Text excerpt:
Issue 2: Does Grok know what you're messaging in private?


Not continuous monitoring, but a clear access point.


For every message on X Chat, users can long-press and select "Ask Grok." When this button is clicked, the message is delivered to Grok in plaintext, transitioning from encrypted to unencrypted at this stage.


This design is not a vulnerability but a feature. However, X Chat's privacy policy does not state whether this plaintext data will be used for Grok's model training or if Grok will store this conversation content. By actively clicking "Ask Grok," users are voluntarily removing the encryption protection of that message.


There is also a structural issue: How quickly will this button shift from an "optional feature" to a "default habit"? The higher the quality of Grok's replies, the more frequently users will rely on it, leading to an increase in the proportion of messages flowing out of encryption protection. The actual encryption strength of X Chat, in the long run, depends not only on the design of the Juicebox protocol but also on the frequency of user clicks on "Ask Grok."


Issue 3: Why is there no Android version?


X Chat's initial release only supports iOS, with the Android version simply stating "coming soon" without a timeline.

Given records:
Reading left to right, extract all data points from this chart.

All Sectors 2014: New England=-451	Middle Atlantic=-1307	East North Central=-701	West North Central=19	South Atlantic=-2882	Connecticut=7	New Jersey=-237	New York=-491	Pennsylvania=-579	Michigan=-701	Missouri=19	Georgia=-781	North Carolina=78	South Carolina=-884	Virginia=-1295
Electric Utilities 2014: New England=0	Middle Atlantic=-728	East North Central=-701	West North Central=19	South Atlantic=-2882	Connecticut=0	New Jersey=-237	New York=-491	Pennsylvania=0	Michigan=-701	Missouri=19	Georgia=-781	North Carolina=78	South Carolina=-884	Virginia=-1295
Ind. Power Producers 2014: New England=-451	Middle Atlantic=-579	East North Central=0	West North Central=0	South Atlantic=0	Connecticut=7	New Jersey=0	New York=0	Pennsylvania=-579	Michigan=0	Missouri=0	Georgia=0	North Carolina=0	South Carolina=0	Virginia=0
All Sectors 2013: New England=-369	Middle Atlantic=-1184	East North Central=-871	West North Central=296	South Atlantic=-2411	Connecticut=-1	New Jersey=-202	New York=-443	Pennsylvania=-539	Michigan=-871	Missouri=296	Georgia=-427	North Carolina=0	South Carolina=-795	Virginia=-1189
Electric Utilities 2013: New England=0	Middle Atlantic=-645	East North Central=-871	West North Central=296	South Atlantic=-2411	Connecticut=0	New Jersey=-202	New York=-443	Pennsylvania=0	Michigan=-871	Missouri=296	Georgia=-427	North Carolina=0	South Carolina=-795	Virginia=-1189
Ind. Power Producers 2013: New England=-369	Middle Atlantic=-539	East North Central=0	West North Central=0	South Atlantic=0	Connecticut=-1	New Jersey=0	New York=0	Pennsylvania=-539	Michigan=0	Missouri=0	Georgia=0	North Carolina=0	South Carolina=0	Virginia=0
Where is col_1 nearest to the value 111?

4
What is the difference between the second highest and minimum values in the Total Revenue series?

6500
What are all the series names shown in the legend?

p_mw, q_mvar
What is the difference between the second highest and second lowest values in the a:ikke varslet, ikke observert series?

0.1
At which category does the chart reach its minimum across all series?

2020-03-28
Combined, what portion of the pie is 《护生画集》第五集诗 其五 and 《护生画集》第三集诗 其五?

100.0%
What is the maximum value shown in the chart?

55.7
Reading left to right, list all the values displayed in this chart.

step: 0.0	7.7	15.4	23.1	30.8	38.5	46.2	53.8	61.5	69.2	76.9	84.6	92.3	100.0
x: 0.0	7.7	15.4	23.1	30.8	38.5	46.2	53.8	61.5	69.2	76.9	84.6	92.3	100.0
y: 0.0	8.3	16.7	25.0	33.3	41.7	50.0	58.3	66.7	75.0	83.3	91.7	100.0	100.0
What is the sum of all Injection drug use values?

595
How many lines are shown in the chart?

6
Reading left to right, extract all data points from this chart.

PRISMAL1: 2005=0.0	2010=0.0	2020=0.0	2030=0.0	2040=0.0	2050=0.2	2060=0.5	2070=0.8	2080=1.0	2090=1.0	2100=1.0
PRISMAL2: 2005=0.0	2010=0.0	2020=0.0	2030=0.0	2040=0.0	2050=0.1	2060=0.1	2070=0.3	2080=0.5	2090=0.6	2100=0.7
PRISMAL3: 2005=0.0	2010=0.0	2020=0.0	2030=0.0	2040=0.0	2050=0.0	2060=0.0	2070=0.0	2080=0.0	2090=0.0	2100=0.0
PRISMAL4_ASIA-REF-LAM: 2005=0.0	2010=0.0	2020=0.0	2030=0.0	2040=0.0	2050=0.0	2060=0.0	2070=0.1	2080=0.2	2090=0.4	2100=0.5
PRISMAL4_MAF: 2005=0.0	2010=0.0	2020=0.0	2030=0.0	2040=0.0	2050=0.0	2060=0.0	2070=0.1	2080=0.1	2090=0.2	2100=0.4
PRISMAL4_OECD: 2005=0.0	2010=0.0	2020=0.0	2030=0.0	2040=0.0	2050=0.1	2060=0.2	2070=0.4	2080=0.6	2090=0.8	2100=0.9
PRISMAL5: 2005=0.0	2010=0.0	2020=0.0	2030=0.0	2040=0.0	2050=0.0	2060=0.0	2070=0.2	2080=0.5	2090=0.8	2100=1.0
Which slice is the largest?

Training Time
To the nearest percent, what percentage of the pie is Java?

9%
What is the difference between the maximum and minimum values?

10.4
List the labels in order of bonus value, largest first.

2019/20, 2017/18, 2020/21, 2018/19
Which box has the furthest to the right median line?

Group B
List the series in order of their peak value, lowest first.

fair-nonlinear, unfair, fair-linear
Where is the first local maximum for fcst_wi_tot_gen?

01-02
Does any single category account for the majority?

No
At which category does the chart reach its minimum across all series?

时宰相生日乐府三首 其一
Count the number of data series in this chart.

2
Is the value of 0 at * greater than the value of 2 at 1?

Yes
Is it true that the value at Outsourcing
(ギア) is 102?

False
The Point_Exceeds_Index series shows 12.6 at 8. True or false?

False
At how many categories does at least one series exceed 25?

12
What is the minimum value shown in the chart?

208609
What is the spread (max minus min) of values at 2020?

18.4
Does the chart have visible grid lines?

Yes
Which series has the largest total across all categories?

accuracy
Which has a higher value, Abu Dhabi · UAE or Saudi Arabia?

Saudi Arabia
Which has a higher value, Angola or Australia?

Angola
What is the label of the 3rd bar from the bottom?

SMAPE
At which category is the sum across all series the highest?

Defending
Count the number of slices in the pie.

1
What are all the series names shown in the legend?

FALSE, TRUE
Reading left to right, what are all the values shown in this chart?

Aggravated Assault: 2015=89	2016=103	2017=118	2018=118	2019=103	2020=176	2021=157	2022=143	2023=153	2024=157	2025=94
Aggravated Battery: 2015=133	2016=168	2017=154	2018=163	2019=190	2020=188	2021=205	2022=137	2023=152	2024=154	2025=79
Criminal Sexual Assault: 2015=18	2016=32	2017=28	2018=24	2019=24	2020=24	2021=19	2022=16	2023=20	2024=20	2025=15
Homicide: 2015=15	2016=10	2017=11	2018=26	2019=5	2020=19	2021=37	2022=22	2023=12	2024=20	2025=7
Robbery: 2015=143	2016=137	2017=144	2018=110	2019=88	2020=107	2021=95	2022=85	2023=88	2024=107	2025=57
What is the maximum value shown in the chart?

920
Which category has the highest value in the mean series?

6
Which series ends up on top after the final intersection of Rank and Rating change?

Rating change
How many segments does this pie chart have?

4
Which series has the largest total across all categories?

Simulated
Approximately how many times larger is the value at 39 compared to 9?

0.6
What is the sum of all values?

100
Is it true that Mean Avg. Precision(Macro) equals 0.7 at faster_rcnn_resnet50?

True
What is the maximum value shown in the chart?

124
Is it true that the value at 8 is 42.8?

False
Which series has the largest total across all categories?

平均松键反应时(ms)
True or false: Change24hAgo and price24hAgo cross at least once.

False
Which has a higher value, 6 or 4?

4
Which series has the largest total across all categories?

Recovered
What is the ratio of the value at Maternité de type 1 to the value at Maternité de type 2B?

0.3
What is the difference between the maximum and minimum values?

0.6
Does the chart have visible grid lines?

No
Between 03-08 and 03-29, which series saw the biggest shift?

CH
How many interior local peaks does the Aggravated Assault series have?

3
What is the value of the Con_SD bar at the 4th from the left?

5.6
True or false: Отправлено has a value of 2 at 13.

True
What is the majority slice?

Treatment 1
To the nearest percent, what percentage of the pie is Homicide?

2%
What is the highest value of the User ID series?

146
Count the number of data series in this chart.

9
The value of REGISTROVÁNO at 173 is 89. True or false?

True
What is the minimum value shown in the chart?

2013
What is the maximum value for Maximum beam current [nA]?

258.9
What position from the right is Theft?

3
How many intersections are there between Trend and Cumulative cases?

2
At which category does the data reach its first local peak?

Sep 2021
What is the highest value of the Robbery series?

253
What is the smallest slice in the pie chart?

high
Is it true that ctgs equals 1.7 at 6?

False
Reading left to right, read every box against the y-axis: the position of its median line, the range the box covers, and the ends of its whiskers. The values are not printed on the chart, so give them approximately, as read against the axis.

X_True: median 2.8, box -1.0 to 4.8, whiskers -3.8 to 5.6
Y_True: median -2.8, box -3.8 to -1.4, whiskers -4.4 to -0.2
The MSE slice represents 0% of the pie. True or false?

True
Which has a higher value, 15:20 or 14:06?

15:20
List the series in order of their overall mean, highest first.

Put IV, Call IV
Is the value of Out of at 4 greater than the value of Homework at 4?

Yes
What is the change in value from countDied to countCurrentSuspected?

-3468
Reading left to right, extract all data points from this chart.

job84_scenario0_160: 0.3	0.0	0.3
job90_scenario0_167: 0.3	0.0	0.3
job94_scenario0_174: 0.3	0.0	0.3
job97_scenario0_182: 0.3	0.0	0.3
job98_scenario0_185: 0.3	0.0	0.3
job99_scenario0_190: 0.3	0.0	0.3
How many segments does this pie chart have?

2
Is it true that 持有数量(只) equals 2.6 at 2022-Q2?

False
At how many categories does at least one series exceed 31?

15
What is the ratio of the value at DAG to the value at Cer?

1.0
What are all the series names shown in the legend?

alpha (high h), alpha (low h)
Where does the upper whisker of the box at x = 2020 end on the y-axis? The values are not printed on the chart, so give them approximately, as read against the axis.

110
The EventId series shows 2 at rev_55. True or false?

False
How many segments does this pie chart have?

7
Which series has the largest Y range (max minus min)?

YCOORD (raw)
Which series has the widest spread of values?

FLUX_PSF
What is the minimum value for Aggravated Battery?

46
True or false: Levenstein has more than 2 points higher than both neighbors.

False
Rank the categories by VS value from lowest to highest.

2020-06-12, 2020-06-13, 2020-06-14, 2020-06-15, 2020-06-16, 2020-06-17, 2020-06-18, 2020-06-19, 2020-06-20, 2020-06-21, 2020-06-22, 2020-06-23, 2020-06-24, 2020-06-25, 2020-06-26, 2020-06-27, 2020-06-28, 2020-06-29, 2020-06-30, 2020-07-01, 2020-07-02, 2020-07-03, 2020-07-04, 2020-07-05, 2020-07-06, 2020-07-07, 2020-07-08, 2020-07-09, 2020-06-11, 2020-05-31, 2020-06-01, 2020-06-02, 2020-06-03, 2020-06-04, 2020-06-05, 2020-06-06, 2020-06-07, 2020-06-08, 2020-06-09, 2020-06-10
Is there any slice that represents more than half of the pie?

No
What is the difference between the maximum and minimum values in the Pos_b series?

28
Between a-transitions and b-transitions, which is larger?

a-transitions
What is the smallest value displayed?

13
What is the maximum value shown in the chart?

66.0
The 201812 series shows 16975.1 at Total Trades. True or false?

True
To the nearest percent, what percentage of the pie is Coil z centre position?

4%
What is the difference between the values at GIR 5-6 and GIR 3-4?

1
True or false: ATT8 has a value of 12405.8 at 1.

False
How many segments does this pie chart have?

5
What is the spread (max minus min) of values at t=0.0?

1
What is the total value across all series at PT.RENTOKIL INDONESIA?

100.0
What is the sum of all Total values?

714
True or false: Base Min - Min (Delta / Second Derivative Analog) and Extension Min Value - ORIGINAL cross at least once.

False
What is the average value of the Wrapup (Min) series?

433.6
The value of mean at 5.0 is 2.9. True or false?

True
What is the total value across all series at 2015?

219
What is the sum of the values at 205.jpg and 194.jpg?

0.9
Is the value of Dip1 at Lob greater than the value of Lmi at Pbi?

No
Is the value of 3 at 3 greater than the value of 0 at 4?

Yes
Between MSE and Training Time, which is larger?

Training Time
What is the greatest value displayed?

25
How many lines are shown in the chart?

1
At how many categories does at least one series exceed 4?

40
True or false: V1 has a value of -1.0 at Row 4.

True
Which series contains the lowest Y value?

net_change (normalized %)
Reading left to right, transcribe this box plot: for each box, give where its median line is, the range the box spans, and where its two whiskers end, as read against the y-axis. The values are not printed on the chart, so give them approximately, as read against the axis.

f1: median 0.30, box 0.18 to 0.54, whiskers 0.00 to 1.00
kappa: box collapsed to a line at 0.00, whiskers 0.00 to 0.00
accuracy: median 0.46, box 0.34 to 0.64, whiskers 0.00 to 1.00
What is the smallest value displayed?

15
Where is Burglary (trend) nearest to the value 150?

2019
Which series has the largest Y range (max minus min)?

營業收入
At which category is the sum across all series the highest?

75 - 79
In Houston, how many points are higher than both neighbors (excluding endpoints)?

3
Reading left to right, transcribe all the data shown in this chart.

Exercise tasks:
**a.** Quote the X Chat passage word for word, starting at "This design is" and ending at "no Android version?".
**b.** According to the X Chat passage, which operating system does the initial release of X Chat support?

Solutions to each task:
**a.**
This design is not a vulnerability but a feature. However, X Chat's privacy policy does not state whether this plaintext data will be used for Grok's model training or if Grok will store this conversation content. By actively clicking "Ask Grok," users are voluntarily removing the encryption protection of that message.


There is also a structural issue: How quickly will this button shift from an "optional feature" to a "default habit"? The higher the quality of Grok's replies, the more frequently users will rely on it, leading to an increase in the proportion of messages flowing out of encryption protection. The actual encryption strength of X Chat, in the long run, depends not only on the design of the Juicebox protocol but also on the frequency of user clicks on "Ask Grok."


Issue 3: Why is there no Android version?

**b.** Only iOS.